Please return all of the records below word for word, leaving out the pictures.

[Chart tasks with short answers]
——————————
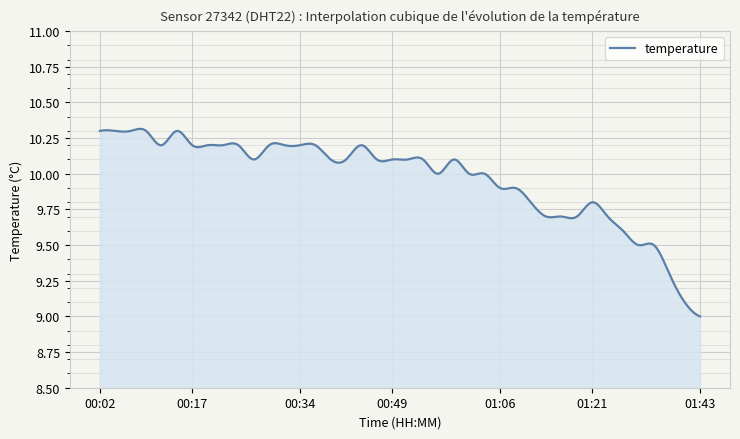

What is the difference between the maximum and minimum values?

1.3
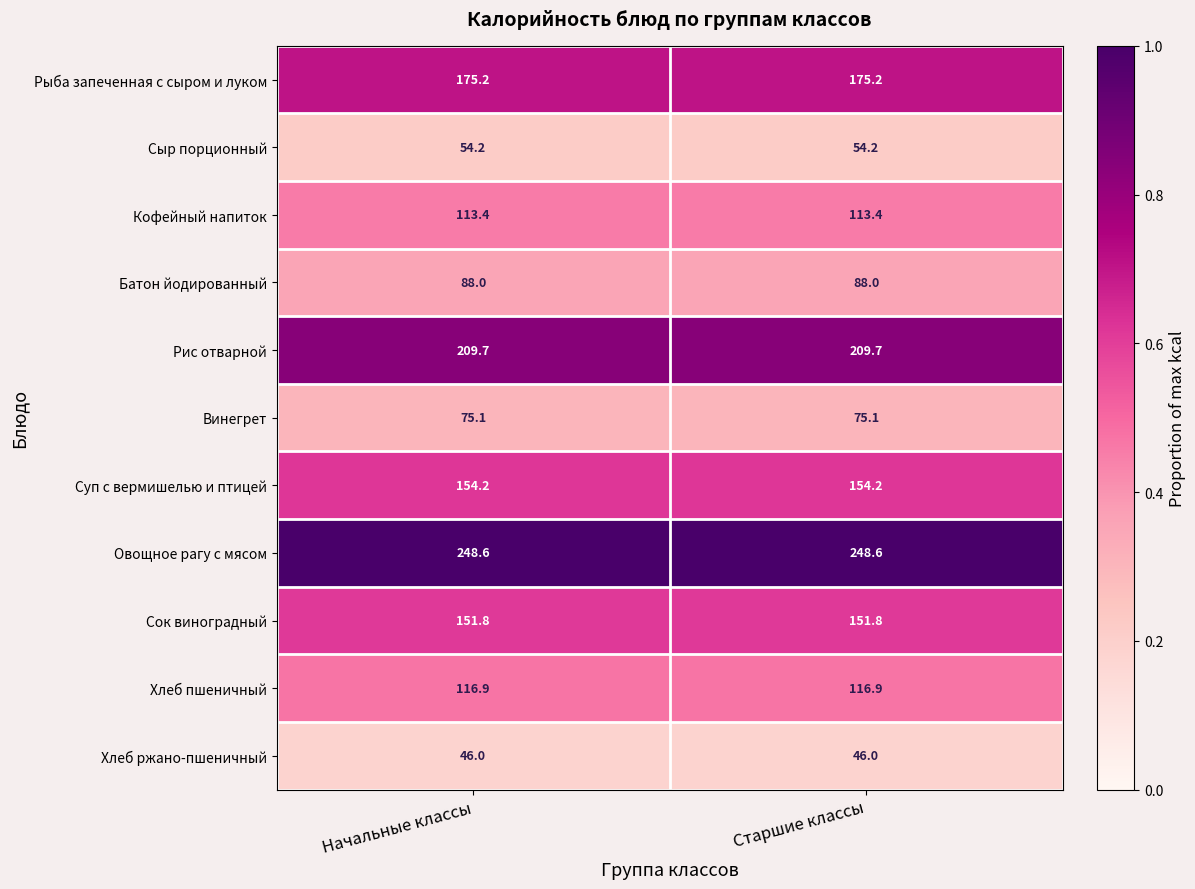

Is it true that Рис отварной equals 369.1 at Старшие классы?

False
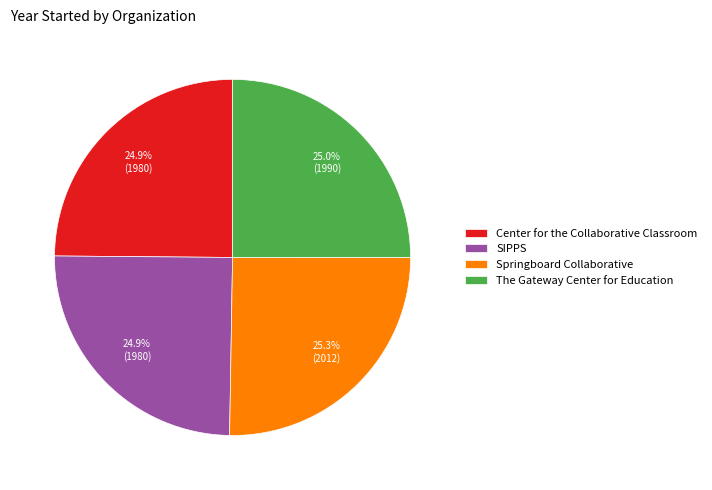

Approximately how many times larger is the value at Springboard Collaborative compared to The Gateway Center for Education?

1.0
——————————
#### Answer to this task:
What is the difference between the maximum and minimum values?

1.3

Is it true that Рис отварной equals 369.1 at Старшие классы?

False

Approximately how many times larger is the value at Springboard Collaborative compared to The Gateway Center for Education?

1.0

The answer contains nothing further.